**WHAT IS EXPECTED:**
Return exactly the lines from the one containing "Dr. Vernino earned" through the end of the material below, and leave the images out.

[[ THE DATA, beginning ]]

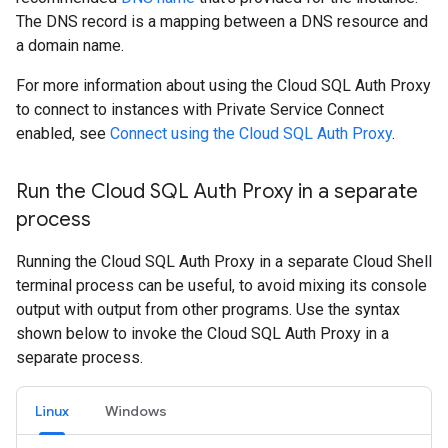
The DNS record is a mapping between a DNS resource and
a domain name.
For more information about using the Cloud SQL Auth Proxy
to connect to instances with Private Service Connect
enabled, see
Connect using the Cloud SQL Auth Proxy
.
Run the Cloud SQL Auth Proxy in a separate
process
Running the Cloud SQL Auth Proxy in a separate Cloud Shell
terminal process can be useful, to avoid mixing its console
output with output from other programs. Use the syntax
shown below to invoke the Cloud SQL Auth Proxy in a
separate process.
Linux
Windows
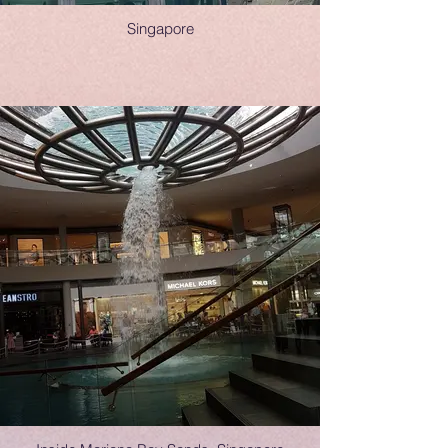
Singapore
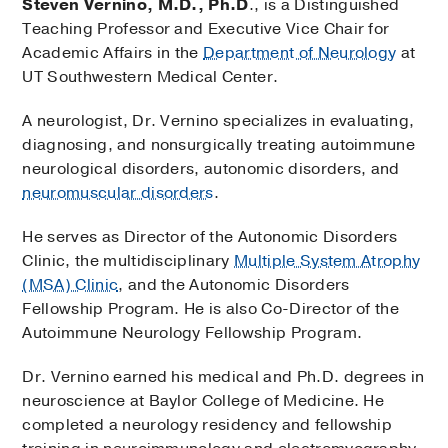
Steven Vernino, M.D., Ph.D
., is a Distinguished
Teaching Professor and Executive Vice Chair for
Academic Affairs in the
Department of Neurology
at
UT Southwestern Medical Center.
A neurologist, Dr. Vernino specializes in evaluating,
diagnosing, and nonsurgically treating autoimmune
neurological disorders, autonomic disorders, and
neuromuscular disorders
.
He serves as Director of the Autonomic Disorders
Clinic, the multidisciplinary
Multiple System Atrophy
(MSA) Clinic
, and the Autonomic Disorders
Fellowship Program. He is also Co-Director of the
Autoimmune Neurology Fellowship Program.
Dr. Vernino earned his medical and Ph.D. degrees in
neuroscience at Baylor College of Medicine. He
completed a neurology residency and fellowship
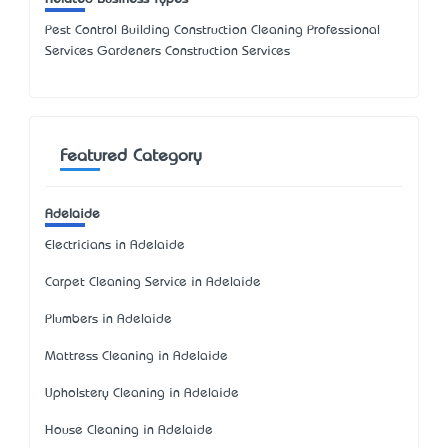
Pest Control Building Construction Cleaning Professional
Services Gardeners Construction Services
Featured Category
Adelaide
Electricians in Adelaide
Carpet Cleaning Service in Adelaide
Plumbers in Adelaide
Mattress Cleaning in Adelaide
Upholstery Cleaning in Adelaide
House Cleaning in Adelaide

[[ THE DATA, end ]]

**REPLY TO THE EXERCISE:**
Dr. Vernino earned his medical and Ph.D. degrees in
neuroscience at Baylor College of Medicine. He
completed a neurology residency and fellowship
Pest Control Building Construction Cleaning Professional
Services Gardeners Construction Services
Featured Category
Adelaide
Electricians in Adelaide
Carpet Cleaning Service in Adelaide
Plumbers in Adelaide
Mattress Cleaning in Adelaide
Upholstery Cleaning in Adelaide
House Cleaning in Adelaide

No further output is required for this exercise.